Paul know this and liked being single.

I would like you to be free from concern. An unmarried man is concerned about the Lord's affairs - how he can please the Lord. But a married man is concerned about the affairs of this world - how he can please his wife - and his interests are divided. An unmarried woman or virgin is concerned about the Lord's affairs: Her aim is to be devoted to the Lord in both body and spirit. But a married woman is concerned about the affairs of this world - how she can please her husband. I am saying this for your own good, not to restrict you, but that you may live in a right way in undivided devotion to the Lord. (1 Cor 7:32-35)

Marriage redefines our service. Participating in Bible studies and working at the homeless shelter are replaced with family dinners and our spouses' office parties. For many of us, this is great.
Paul, however, felt that marriage would divide his attention.
As a single man, Paul traveled all over Asia and Europe, spreading the gospel. He started churches and debated some of he smartest scholars of all time. What about Peter? What did Peter do?

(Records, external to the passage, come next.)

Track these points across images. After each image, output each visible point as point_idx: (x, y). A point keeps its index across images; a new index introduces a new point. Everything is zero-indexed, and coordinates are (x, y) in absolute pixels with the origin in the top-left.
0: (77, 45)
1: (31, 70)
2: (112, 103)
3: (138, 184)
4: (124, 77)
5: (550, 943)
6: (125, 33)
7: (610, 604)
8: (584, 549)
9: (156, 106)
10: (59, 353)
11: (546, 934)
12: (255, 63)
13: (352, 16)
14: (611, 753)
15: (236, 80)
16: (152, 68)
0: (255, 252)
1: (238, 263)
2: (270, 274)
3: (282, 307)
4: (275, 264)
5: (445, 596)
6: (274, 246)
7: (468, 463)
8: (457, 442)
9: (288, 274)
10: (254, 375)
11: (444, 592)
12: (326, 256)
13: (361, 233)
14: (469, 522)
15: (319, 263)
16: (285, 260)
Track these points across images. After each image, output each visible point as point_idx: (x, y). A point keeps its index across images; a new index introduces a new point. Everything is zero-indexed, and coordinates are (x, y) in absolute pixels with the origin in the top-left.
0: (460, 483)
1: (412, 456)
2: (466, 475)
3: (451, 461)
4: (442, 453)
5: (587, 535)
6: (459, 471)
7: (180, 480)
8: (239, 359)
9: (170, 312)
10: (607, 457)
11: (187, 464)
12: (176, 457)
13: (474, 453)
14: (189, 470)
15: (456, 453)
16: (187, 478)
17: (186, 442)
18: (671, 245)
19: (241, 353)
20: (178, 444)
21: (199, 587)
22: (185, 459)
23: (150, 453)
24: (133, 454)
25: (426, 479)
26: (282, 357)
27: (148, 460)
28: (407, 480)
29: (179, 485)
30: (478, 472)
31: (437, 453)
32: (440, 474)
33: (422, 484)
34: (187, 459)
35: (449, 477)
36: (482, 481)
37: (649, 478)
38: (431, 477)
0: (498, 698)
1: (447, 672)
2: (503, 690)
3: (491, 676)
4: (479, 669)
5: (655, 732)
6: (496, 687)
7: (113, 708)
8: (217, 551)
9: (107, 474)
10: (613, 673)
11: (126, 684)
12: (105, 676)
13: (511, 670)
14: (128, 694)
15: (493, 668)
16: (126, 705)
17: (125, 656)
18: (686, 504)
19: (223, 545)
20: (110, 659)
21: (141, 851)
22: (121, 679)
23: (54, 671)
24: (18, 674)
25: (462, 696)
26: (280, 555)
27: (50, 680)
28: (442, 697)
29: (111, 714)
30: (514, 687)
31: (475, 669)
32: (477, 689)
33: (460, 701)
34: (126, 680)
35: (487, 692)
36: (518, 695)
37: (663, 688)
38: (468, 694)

Peter was married. Jesus healed his mother-in-law, which means Peter had a wife (Matt 8:14-15). At the beginning of Acts, we hear a lot about Peter and his work in and around Israel. Yet we don't hear of Peter's adventures around the world. Why? He probably had to stay home, near his wife and family. He took three years off to travel with Christ, but after that, his ministry area became more confined because his attention was divided.
Was Peter ineffective? No. Was he limited in his effectiveness? Yes. Marriage limited him.
Paul goes on to say, "Look, if you can't restrain yourself, get married" (see 1 Cor 7:9). But don't miss the heart of the teaching: unmarrieds may be without a spouse, but they are not without a groom. Singles can be a vital part of the bride of Christ, the church, as it prepares itself for that final, great wedding day.